Thursday, March 18, 2010

A Closer Look At Inflation

Inflation is a very important issue because high inflation would force the Fed's hand with monetary policy whereas low inflation allows the Fed to keep interest rates low for an extended period of time.

Import Prices:

All Imports: In February, import prices decreased for the first time since a 0.6 percent decline in July, falling 0.3 percent. The February downturn followed a 1.3 percent advance in January and was driven by a turnaround in fuel prices. Despite the February decline, import prices advanced 11.2 percent for the year ended in February after decreasing 12.7 percent for the February 2008-09 period.

Fuel Imports: Import fuel prices countered an upward trend in February, falling 1.9 percent following a 4.9 percent rise in January. A 2.2 percent decline in petroleum prices was slightly offset by a 2.6 percent increase in natural gas prices. Over the past year, the price index for petroleum increased 81.3 percent and natural gas prices rose 16.3 percent, driving overall fuel prices up 70.8 percent for the same period. The 12-month increase in fuel prices followed a 49.8 percent drop for the February 2008-09 period.

All Imports Excluding Fuel: Prices for nonfuel imports rose for the seventh consecutive month, advancing 0.2 percent. The increase was led by higher prices for nonfuel industrial supplies and materials. Lower prices for foods, feeds, and beverages, capital goods, and consumer goods mitigated the overall advance. Over the past 12 months, nonfuel import prices increased 2.0 percent.

Take a look at the oil chart (USO) from an earlier posting. Note that a year ago prices were at extremely depressed levels which explains the 81% increase in fuel prices. Here is a chart of the data:

Let's deal with the producer prices data by looking at the stages of production. The reason why is producer prices are best thought of as a time series. If prices increase at the beginning of production (crude goods) they typically work their way through to the end of production at some point. But it's also incredibly important to remember there is a tremendous amount of price arbitrage with production -- meaning, the price difference between inputs and outputs can be very large, giving manufacturers a fair amount of flexibility. Let's start with crude goods:

Note the fairly high rate of volatility in these numbers. The crude numbers increase at higher rates one month and then barely increase the next month. This is the result of fairly volatile commodity prices. Also note that the year over year numbers are high because of low year over year comparisons. This will exist will all the data we're looking at.

Note the volatility with intermediate prices as well. This volatility is good as it allows manufacturers to "catch their breath" from a price increase. For example, suppose input prices increase .5% in January. Manufacturers will have to perform calculations to figure out how to deal with these price increases. But if prices only increase .1% in February, then they have an additional month to factor in the January increase.

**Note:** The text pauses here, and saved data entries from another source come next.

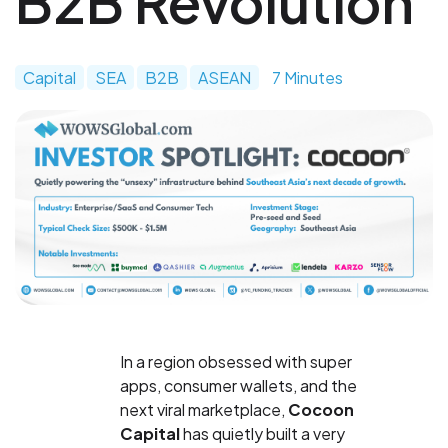
B2B Revolution
Capital
SEA
B2B
ASEAN
7 Minutes
In a region obsessed with super
apps, consumer wallets, and the
next viral marketplace,
Cocoon
Capital
has quietly built a very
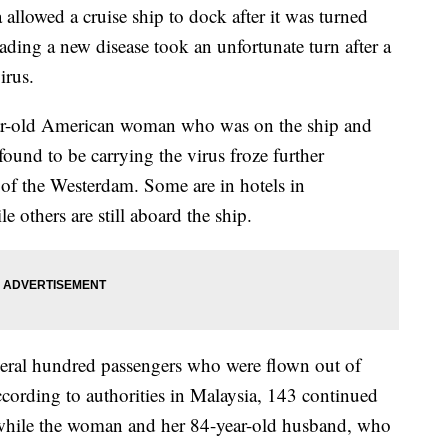
llowed a cruise ship to dock after it was turned
eading a new disease took an unfortunate turn after a
irus.
ar-old American woman who was on the ship and
und to be carrying the virus froze further
of the Westerdam. Some are in hotels in
others are still aboard the ship.
al hundred passengers who were flown out of
ording to authorities in Malaysia, 143 continued
, while the woman and her 84-year-old husband, who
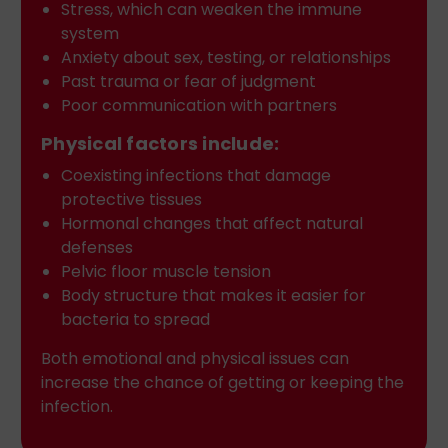
Stress, which can weaken the immune
system
Anxiety about sex, testing, or relationships
Past trauma or fear of judgment
Poor communication with partners
Physical factors include:
Coexisting infections that damage
protective tissues
Hormonal changes that affect natural
defenses
Pelvic floor muscle tension
Body structure that makes it easier for
bacteria to spread
Both emotional and physical issues can
increase the chance of getting or keeping the
infection.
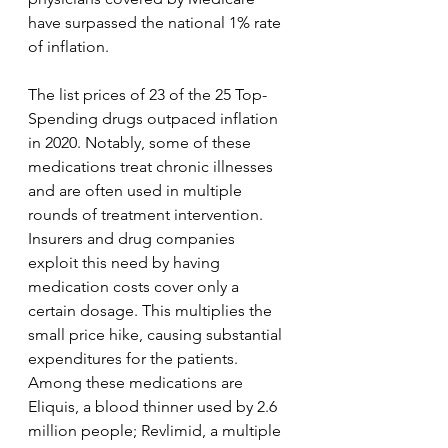
have surpassed the national 1% rate 
of inflation.
The list prices of 23 of the 25 Top-
Spending drugs outpaced inflation 
in 2020. Notably, some of these 
medications treat chronic illnesses 
and are often used in multiple 
rounds of treatment intervention. 
Insurers and drug companies 
exploit this need by having 
medication costs cover only a 
certain dosage. This multiplies the 
small price hike, causing substantial 
expenditures for the patients. 
Among these medications are 
Eliquis, a blood thinner used by 2.6 
million people; Revlimid, a multiple 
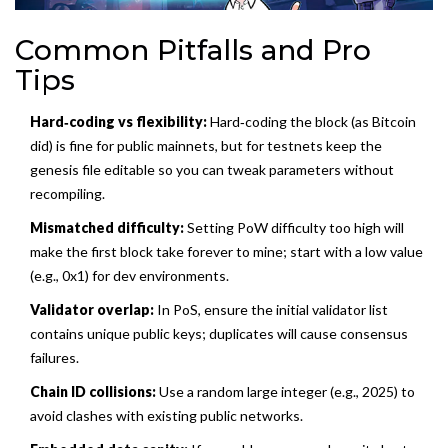
Common Pitfalls and Pro
Tips
Hard‑coding vs flexibility:
Hard‑coding the block (as Bitcoin
did) is fine for public mainnets, but for testnets keep the
genesis file editable so you can tweak parameters without
recompiling.
Mismatched difficulty:
Setting PoW difficulty too high will
make the first block take forever to mine; start with a low value
(e.g., 0x1) for dev environments.
Validator overlap:
In PoS, ensure the initial validator list
contains unique public keys; duplicates will cause consensus
failures.
Chain ID collisions:
Use a random large integer (e.g., 2025) to
avoid clashes with existing public networks.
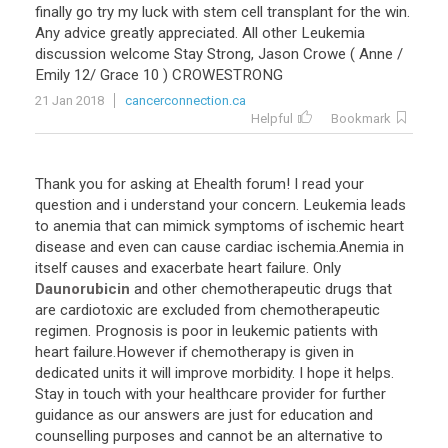
finally
go
try
my
luck
with
stem
cell
transplant
for
the
win
.
Any
advice
greatly
appreciated
.
All
other
Leukemia
discussion
welcome
Stay
Strong
,
Jason
Crowe
(
Anne
/
Emily
12
/
Grace
10
)
CROWESTRONG
21 Jan 2018
cancerconnection.ca
Helpful
Bookmark
Thank
you
for
asking
at
Ehealth
forum
!
I
read
your
question
and
i
understand
your
concern
.
Leukemia
leads
to
anemia
that
can
mimick
symptoms
of
ischemic
heart
disease
and
even
can
cause
cardiac
ischemia
.
Anemia
in
itself
causes
and
exacerbate
heart
failure
.
Only
Daunorubicin
and
other
chemotherapeutic
drugs
that
are
cardiotoxic
are
excluded
from
chemotherapeutic
regimen
.
Prognosis
is
poor
in
leukemic
patients
with
heart
failure
.
However
if
chemotherapy
is
given
in
dedicated
units
it
will
improve
morbidity
.
I
hope
it
helps
.
Stay
in
touch
with
your
healthcare
provider
for
further
guidance
as
our
answers
are
just
for
education
and
counselling
purposes
and
cannot
be
an
alternative
to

Finally, finished goods -- which include by definition previous month crude and intermediate numbers -- have been bouncing around as well. Here is a chart of the monthly and 12 month change in the PPI. Note that negative readings are typically associated with large drops in either food or energy prices.

Now to to CPI:

On a seasonally adjusted basis, the Consumer Price Index for All Urban Consumers (CPI-U) was unchanged in February, the U.S. Bureau of Labor Statistics reported today. Over the last 12 months, the index increased 2.1 percent before seasonal adjustment.

The unchanged all items index was the result of a decline in the energy index being offset by slight increases in the indexes for food and for all items less food and energy. Within the latter group, declines in the indexes for apparel and household furnishings and operations were more than offset by continuing increases in the indexes for medical care and used cars and trucks. The 12-month increase in the index for all items less food and energy now stands at 1.3 percent, the lowest since February 2004.

The food index also edged up in February. The food at home index rose slightly, the net result of the major grocery store food group indexes posting a mix of modest increases and decreases. In contrast the energy index declined in February. Decreases in the indexes for gasoline, electricity, and fuel oil more than offset an increase in the index for natural gas.
Let's go to the charts:

These are not levels that should scare anyone.

The YOY numbers are also well-contained.

The bottom line is clear: inflation is not an issue right now.